> **What the task requires**: In the listing below, the lines starting with the line with "The Principal acknowledges" and going on through the line with "11. On-site Vehicle Movements" are to be reproduced exactly, and only those.

>>>

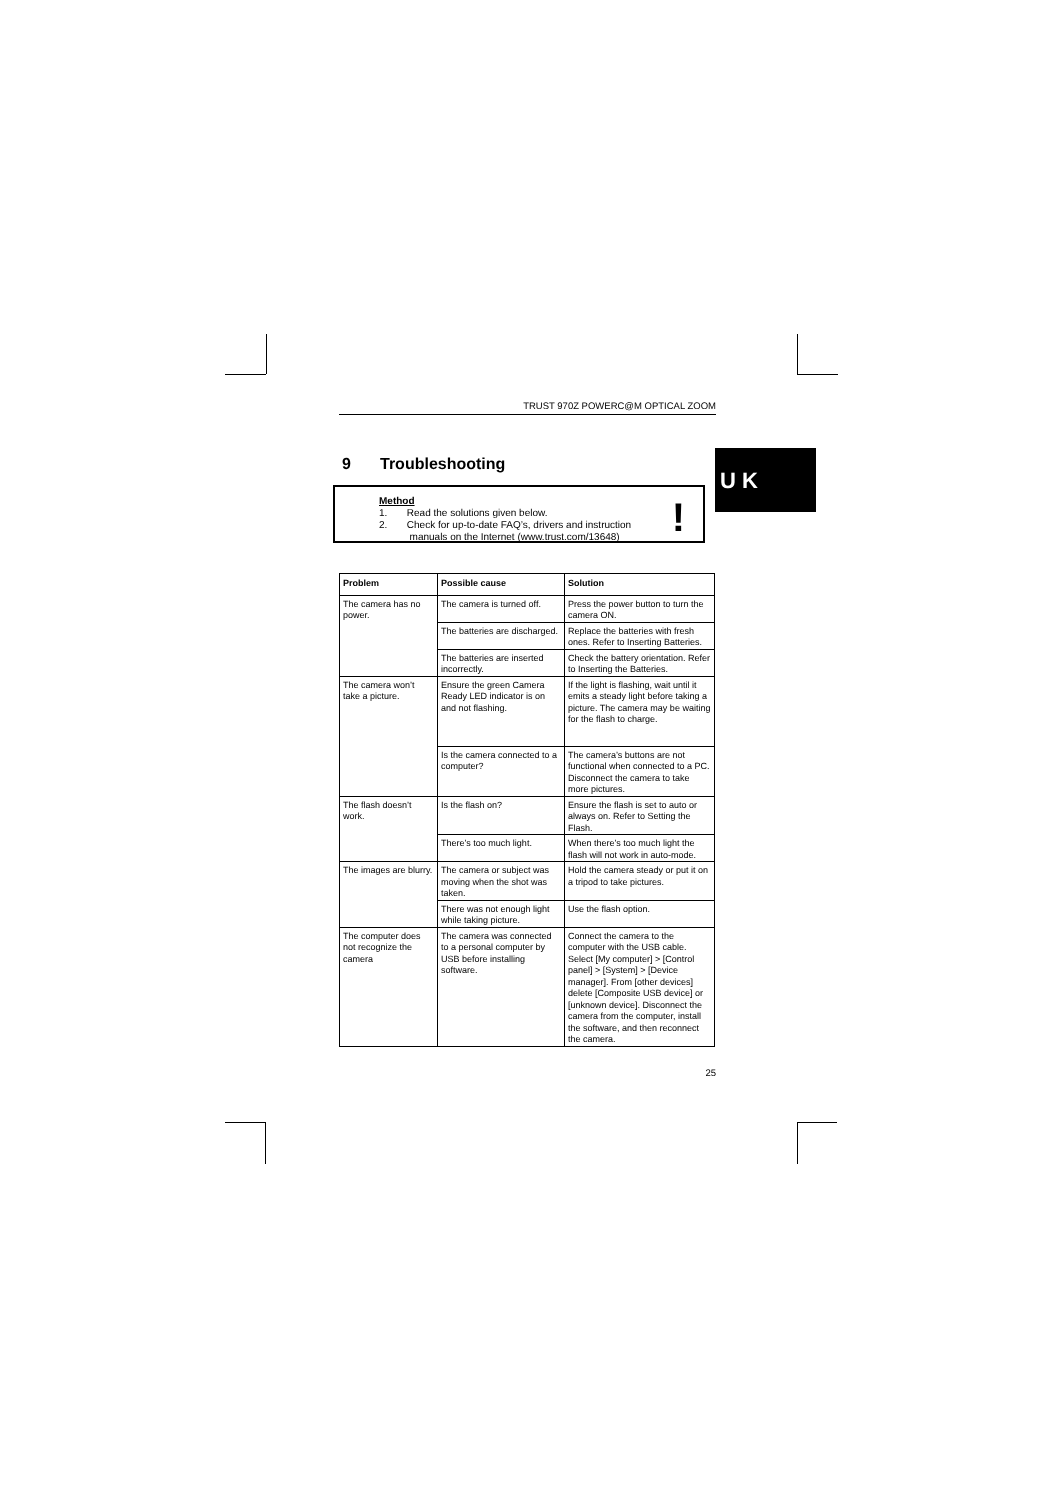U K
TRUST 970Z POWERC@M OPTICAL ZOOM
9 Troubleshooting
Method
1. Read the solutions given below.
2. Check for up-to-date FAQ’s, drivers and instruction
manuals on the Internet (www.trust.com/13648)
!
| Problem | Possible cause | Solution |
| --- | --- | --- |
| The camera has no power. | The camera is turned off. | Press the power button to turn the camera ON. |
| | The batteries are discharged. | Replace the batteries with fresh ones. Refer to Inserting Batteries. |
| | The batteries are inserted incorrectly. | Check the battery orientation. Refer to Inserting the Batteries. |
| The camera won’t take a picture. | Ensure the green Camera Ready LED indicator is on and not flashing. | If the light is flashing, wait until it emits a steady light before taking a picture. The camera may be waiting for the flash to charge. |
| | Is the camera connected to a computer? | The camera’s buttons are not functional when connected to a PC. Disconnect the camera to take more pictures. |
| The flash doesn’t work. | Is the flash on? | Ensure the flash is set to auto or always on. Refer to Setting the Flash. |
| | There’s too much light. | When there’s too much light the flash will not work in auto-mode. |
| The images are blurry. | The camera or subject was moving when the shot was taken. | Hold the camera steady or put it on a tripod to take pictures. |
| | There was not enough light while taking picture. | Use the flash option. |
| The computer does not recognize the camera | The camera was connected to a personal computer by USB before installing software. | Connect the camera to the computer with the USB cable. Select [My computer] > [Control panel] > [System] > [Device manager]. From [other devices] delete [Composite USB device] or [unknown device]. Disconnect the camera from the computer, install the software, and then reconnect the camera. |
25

<<<
>>>

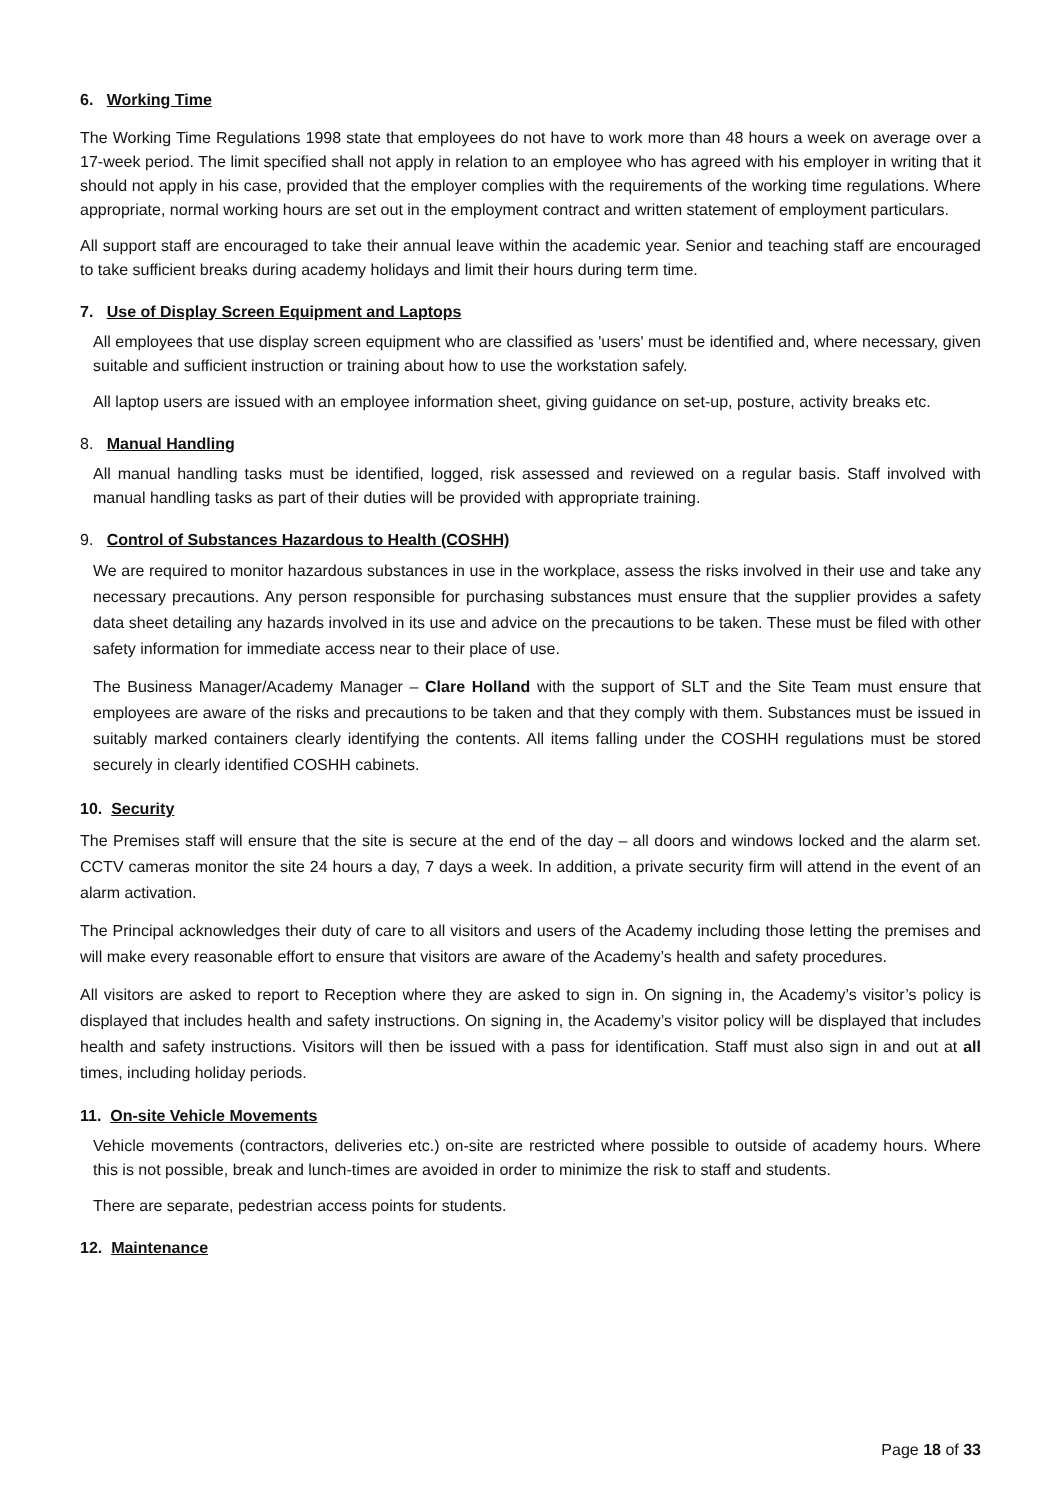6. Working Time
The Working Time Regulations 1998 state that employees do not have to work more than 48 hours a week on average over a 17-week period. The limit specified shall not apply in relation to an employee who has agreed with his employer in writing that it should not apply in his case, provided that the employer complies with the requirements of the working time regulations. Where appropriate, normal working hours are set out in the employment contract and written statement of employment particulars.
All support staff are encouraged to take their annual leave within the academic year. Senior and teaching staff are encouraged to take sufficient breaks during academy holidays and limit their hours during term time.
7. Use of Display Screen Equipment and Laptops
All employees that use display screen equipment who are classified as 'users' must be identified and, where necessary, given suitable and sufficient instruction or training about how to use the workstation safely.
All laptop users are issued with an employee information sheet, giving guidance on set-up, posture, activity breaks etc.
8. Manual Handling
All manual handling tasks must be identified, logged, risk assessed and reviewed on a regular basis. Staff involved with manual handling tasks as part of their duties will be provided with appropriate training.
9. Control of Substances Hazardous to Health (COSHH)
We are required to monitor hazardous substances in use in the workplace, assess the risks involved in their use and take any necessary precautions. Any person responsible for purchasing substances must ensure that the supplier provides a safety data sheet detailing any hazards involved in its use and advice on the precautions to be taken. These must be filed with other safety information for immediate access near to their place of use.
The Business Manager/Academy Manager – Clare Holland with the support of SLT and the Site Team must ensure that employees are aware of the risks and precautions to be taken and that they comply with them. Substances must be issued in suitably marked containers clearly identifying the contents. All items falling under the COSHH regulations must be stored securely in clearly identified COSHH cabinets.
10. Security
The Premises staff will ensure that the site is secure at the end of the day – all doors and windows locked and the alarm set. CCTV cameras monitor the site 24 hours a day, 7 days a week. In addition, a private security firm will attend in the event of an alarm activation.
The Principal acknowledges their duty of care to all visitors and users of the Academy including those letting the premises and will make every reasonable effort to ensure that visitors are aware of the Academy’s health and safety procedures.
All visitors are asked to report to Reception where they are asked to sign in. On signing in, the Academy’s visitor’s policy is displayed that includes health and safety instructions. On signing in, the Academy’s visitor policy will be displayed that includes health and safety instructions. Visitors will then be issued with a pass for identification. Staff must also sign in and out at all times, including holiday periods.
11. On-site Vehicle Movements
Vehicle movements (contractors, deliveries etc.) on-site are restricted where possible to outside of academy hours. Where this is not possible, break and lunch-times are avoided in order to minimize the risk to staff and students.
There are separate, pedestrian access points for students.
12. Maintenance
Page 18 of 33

<<<

> **Written solution**:
The Principal acknowledges their duty of care to all visitors and users of the Academy including those letting the premises and will make every reasonable effort to ensure that visitors are aware of the Academy’s health and safety procedures.
All visitors are asked to report to Reception where they are asked to sign in. On signing in, the Academy’s visitor’s policy is displayed that includes health and safety instructions. On signing in, the Academy’s visitor policy will be displayed that includes health and safety instructions. Visitors will then be issued with a pass for identification. Staff must also sign in and out at all times, including holiday periods.
11. On-site Vehicle Movements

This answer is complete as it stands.